* [Required work]:
**1)** In the text about the Shaheen Bagh protest, since what date have the Kalindi Kunj-Shaheen Bagh stretch and the Okhla underpass been closed?
**2)** Summarize the text about the Shaheen Bagh protest in two sentences.
**3)** Update the passage of the Shaheen Bagh text starting at "According to the" and ending at "community in India.", putting "unlawful migrants" in place of "illegal immigrants".

He said the responsibility to end the logjam lies with the Centre and not the AAP-led Delhi government.
Singh's remarks came on a day the Supreme Court said the blockade of a public road at Shaheen Bagh is "troubling us" and suggested that the protesters go to another site where no public place would be blocked.
"If the central government wants, the passage along Shaheen Bagh can be certainly opened. The protest against the CAA is not directed at the Delhi government. It is against the central government. So we cannot do anything on behalf of the central government, it is for the Centre to address it," the Aam Aadmi Party (AAP) leader told reporters here.
"If there is any protest or demonstration related to electricity, healthcare, water, education, etc in Delhi, then we are responsible for it. We will talk and resolve those issues," he said.
"Today, the BJP wants to keep this issue alive because banks in India have NPAs (non-performing assets) of Rs 10.50 lakh crore, unemployment has risen to a 45-year high, inflation peaked to the level that onions were sold at Rs 250 per kg and tomatoes at Rs 120 per kg...yet there is no discussion on any of these issues. There is discussion only about Shaheen Bagh," he added.
On Sunday, Singh noted, the protesters had planned a march to Union Home Minister Amit Shah's residence to have a dialogue with him but were not granted permission for it.
The Rajya Sabha MP said his party raised the issue of the Citizenship (Amendment) Act (CAA) in Parliament and opposed the law, which, he said, is "against the ethos" of the Constitution framed by B R Ambedkar.
"If the Centre talks to us and the Delhi government has any role to play in the issue, we will do it," he said.
Besides Shaheen Bagh, protests were held in Zakir Nagar, Khureji Khas and other places in the national capital and elsewhere across the country in December last year to oppose the CAA and the National Register of Citizens (NRC).
Restrictions have been imposed on the Kalindi Kunj-Shaheen Bagh stretch and the Okhla underpass, which have remained closed since December 15 last year due to the protest, affecting traffic movement in the area.
According to the CAA, members of Hindu, Sikh, Buddhist, Jain, Parsi and Christian communities who came from Pakistan, Bangladesh and Afghanistan till December 31, 2014, to escape religious persecution there will not be treated as illegal immigrants but given Indian citizenship. The law excludes Muslims.
Those opposing the law contend that it discriminates on the basis of religion and violates the Constitution. They also allege that the CAA along with the NRC is intended to target the Muslim community in India.
However, the central government has dismissed the allegations, maintaining that the law is intended to give citizenship to the persecuted people from the three neighbouring countries and not to take away citizenship from anyone.

* [Dataset extract]:
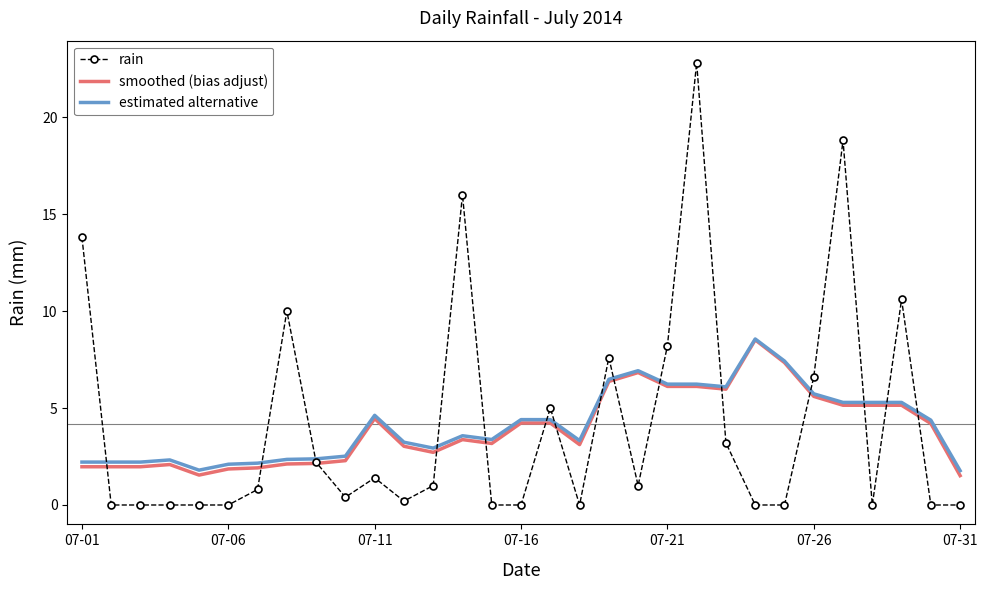

What is the maximum value for smoothed (bias adjust)?

8.5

* [Solutions in order]:
**1)** Since December 15 last year.

**2)** AAP leader Singh said that the Centre, not the Delhi government, must end the Shaheen Bagh road blockade, because the protest against the CAA is directed at the central government. Opponents say the CAA discriminates on the basis of religion, since it offers Indian citizenship to persecuted Hindu, Sikh, Buddhist, Jain, Parsi and Christian migrants from Pakistan, Bangladesh and Afghanistan but excludes Muslims, and the central government has dismissed these allegations.

**3)**
According to the CAA, members of Hindu, Sikh, Buddhist, Jain, Parsi and Christian communities who came from Pakistan, Bangladesh and Afghanistan till December 31, 2014, to escape religious persecution there will not be treated as unlawful migrants but given Indian citizenship. The law excludes Muslims.
Those opposing the law contend that it discriminates on the basis of religion and violates the Constitution. They also allege that the CAA along with the NRC is intended to target the Muslim community in India.